Trader: Everything Looks Rosy In Stocks “Until The Short-Covering Runs Out Of Steam”

Authored by Richard Breslow via Bloomberg,

Trade alert. There are a lot of markets closed today. It’s August and no big numbers are on the economic calendars. Volumes have been thin. The news has hardly been encouraging. And the price action has seemingly had little probative value. Yet that really isn’t the case. Traders are being punished for trying to maintain hedges and we continue to follow the pattern where things look rosy until the short-covering runs out of steam and then prices sag.

Source: Bloomberg

Reality is once again very much confronted with central bank expectations.

There is a lot of time legitimately spent worrying about how much transmission mechanism is left in monetary policy engines. The official, and sadly predictable, response has been to open up a Pandora’s box of more extreme possibilities. And encourage continued irresponsible risk-taking. Because they don’t know any other way out. Yet if you follow how the markets have responded to the will-they-or-won’t-they debate in Germany about fiscal spending to finance a climate protection plan, it’s obvious that they do know. And choose not to act. There isn’t a need for an academic study to prove that point.

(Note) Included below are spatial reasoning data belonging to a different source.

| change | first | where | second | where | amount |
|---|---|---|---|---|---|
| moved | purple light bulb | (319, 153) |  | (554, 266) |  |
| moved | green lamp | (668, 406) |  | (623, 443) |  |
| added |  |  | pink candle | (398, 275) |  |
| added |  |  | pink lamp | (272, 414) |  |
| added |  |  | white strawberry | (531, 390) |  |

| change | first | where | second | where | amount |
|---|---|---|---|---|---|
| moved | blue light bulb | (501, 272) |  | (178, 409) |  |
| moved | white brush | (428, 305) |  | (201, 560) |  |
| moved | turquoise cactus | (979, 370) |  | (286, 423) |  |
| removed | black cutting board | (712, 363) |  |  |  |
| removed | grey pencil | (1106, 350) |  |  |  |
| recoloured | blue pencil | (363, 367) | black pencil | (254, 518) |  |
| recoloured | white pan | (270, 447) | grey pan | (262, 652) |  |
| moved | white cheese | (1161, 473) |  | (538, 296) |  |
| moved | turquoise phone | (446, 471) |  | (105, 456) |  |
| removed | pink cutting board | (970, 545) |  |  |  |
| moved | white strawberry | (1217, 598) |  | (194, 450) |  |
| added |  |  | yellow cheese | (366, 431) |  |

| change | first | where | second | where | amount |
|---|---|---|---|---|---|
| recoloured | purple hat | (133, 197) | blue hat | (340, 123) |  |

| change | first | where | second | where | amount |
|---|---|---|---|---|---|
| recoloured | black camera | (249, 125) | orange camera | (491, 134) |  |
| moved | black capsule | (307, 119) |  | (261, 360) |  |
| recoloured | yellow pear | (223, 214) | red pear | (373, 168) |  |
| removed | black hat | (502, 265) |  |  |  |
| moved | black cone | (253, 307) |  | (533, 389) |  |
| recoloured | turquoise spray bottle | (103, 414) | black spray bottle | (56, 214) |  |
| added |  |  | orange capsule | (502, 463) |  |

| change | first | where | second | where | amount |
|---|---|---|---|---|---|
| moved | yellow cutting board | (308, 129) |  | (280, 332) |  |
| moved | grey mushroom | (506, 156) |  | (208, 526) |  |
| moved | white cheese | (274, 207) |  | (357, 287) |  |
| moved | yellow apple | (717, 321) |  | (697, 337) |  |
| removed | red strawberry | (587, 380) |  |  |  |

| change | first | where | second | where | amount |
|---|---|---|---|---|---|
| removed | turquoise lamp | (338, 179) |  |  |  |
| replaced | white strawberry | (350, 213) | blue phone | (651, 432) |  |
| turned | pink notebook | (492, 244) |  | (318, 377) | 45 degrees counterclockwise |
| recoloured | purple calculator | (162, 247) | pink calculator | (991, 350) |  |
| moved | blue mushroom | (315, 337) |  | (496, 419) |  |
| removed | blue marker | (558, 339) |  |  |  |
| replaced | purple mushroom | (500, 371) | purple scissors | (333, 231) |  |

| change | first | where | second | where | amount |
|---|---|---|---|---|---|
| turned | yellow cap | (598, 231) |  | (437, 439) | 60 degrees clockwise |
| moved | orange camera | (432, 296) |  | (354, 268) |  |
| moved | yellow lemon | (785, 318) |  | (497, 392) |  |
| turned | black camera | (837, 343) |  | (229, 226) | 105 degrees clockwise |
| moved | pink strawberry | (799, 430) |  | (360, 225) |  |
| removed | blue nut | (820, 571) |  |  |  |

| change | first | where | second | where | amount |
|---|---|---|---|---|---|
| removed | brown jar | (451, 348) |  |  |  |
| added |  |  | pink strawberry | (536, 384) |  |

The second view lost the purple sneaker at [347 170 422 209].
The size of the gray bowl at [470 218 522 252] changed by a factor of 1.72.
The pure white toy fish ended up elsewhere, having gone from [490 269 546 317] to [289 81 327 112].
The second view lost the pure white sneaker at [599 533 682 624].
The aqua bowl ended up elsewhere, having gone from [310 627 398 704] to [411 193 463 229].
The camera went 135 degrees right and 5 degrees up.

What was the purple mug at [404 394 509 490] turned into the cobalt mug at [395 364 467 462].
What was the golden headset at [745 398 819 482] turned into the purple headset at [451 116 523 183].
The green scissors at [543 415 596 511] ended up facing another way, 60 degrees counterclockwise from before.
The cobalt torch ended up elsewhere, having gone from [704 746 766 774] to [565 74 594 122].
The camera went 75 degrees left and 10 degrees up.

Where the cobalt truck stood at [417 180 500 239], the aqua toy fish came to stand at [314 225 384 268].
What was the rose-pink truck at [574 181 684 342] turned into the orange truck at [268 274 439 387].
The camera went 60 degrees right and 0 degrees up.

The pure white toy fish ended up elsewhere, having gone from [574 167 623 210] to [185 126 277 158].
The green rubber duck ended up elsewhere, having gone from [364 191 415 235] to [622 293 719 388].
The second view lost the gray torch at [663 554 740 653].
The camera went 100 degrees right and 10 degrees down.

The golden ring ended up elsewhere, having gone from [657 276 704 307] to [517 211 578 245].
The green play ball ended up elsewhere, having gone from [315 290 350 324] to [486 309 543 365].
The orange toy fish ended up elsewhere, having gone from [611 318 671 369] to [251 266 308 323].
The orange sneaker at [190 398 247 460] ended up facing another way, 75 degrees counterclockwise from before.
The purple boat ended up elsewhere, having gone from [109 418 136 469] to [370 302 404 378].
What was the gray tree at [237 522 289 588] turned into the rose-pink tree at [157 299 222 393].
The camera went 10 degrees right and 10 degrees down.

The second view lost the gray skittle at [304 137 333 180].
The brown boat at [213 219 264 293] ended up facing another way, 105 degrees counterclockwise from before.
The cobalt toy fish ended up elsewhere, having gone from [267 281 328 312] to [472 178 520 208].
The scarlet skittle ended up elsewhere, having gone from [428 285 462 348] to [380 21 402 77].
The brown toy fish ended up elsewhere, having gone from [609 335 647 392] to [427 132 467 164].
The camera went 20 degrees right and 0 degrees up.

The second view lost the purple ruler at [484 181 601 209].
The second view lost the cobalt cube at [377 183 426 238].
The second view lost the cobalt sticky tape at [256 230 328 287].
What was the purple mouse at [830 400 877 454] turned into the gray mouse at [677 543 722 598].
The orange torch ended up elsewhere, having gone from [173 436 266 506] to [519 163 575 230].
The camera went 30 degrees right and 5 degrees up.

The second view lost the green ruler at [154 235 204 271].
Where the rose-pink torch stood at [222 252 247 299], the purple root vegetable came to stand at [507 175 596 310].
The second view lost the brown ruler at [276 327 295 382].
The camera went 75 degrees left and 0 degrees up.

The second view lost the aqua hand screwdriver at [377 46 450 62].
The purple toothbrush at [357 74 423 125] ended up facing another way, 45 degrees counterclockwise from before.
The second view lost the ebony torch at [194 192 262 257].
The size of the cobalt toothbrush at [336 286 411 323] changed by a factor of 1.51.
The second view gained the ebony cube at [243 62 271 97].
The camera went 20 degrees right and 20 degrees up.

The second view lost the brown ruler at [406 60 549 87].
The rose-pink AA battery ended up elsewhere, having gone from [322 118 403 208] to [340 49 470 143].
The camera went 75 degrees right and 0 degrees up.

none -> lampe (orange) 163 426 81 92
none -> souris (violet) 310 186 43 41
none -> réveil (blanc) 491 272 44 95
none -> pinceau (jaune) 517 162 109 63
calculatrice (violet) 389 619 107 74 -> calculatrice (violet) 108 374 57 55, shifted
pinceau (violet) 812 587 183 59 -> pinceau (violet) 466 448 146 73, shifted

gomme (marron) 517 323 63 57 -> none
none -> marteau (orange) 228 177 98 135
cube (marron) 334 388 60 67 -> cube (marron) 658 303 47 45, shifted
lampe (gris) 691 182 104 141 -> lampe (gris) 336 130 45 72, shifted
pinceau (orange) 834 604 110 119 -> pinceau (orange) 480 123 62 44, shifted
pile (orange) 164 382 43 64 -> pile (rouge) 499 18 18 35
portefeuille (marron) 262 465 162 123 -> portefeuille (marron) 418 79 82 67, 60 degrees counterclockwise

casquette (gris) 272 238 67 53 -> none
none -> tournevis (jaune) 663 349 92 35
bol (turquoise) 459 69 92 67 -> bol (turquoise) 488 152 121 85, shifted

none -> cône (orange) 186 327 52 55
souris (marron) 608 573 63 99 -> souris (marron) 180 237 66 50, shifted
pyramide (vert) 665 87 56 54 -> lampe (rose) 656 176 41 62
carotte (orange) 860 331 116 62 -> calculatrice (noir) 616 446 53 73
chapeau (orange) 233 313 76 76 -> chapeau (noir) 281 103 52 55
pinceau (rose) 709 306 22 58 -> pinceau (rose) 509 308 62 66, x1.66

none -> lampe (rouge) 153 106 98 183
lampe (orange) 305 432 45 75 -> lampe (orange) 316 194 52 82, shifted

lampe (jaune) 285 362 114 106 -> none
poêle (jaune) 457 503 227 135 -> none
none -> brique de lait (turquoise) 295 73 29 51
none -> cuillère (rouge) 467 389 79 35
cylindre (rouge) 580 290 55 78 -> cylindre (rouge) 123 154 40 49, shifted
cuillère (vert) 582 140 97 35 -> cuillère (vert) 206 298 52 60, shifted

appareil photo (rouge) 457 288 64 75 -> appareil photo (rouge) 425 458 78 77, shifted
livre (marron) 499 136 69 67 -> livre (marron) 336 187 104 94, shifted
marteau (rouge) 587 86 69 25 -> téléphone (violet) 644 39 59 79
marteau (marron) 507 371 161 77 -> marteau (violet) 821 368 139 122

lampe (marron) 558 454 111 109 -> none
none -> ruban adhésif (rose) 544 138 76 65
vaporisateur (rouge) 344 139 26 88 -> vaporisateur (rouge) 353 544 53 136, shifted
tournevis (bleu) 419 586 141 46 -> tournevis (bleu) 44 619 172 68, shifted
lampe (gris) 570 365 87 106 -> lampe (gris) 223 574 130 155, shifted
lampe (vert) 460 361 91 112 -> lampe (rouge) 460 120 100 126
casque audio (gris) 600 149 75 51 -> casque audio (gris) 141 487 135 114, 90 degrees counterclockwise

Chinese equities were up today. Their regulator eased margin requirements to encourage trading. The New Zealand Treasury followed up last week’s uber-dovishness by the RBNZ by putting a number on how negative interest rates could go. Once you open the door, going through it is a lot easier. Italian bonds are bid. Can the ECB be far behind? The ratings news was welcome but not a surprise. One headline includes “Italian Government in Chaos.” Another recommends staying overweight BTPs. Including the advice that, if you don’t like their politics, get over it.

Meanwhile, keep a close eye on emerging markets. They are off to a quiet, bad start. Carry is cool. It sometimes only goes so far. Just be aware of over-trading proxy currencies as the Argentinian market waits to open.

Source: Bloomberg

The dollar is a tough trade, but for all the nay-saying about it, it remains above its average year-to-date price. That’s not irrelevant. The politics makes it hard, but it is sneaky bid.

Equities look like they want to test lower but the shorts just don’t appear to have the wherewithal to stick it out. The big institutional and official buyers seem to be a great deal less price sensitive than the sellers. Which tells you who’s who. And the relative depth of pockets. It certainly raises the question why sellers continue to be willing to sacrifice trade location.

And that leaves bonds. The trade that longs have been able to stick with and consistently been rewarded for doing so. It sure felt that they had overdone it last week. It had all the earmarks. But only if you are being tactical.